Rewrite the entries below, replacing each occurrence of "bar" with "column" and leaving everything else unchanged. Omit the pictures from your answer.

§ **EXTRACTED ENTRIES**:

-*-*-

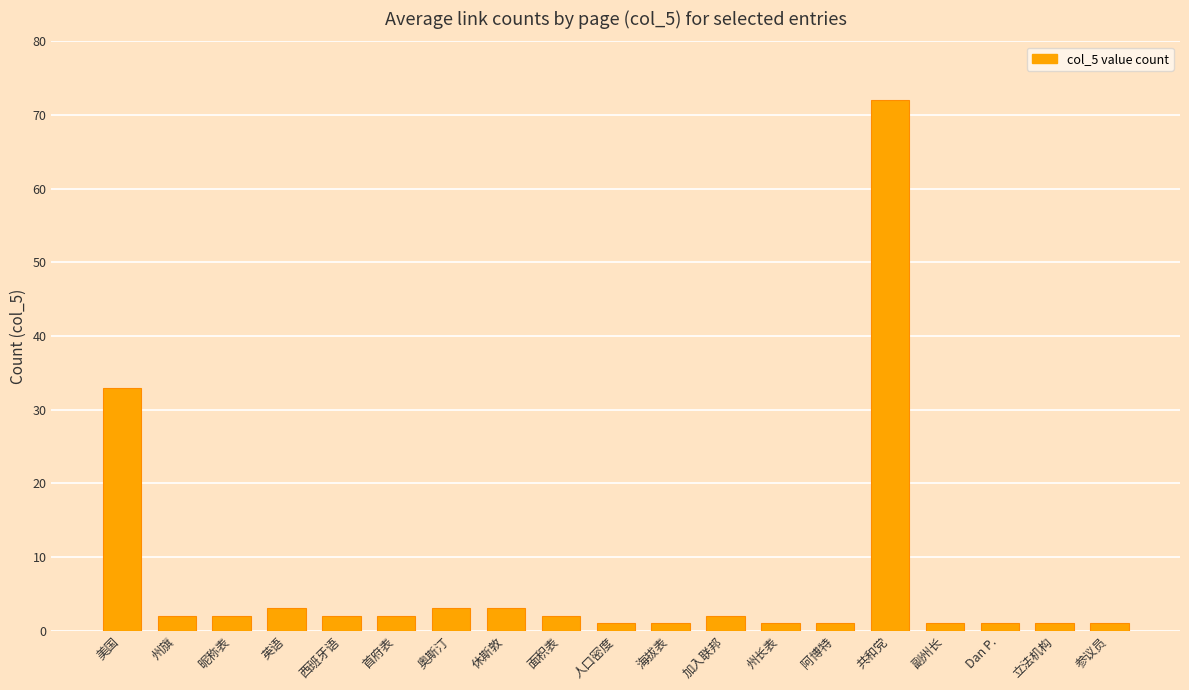

What is the value of the 16th bar from the left?

1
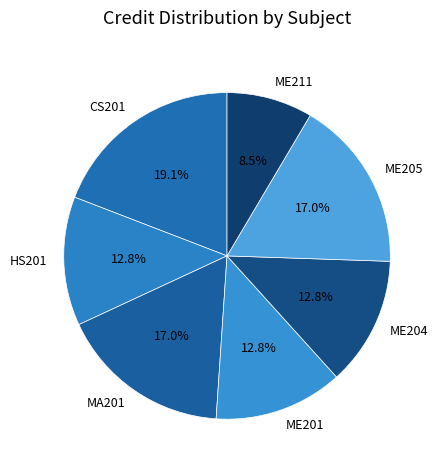

What percentage is the MA201 slice, to the nearest percent?

17%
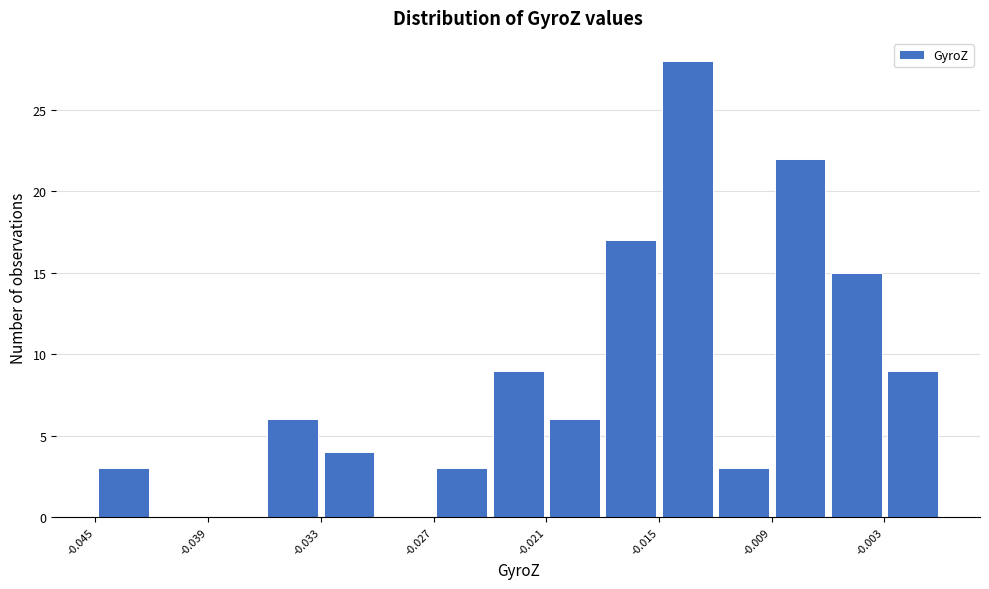

Read against the x-axis, roughly where is the centre of the tallest bar?

-0.014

-*-*-

§ **FINAL ANSWER**:
What is the value of the 16th column from the left?

1

What percentage is the MA201 slice, to the nearest percent?

17%

Read against the x-axis, roughly where is the centre of the tallest column?

-0.014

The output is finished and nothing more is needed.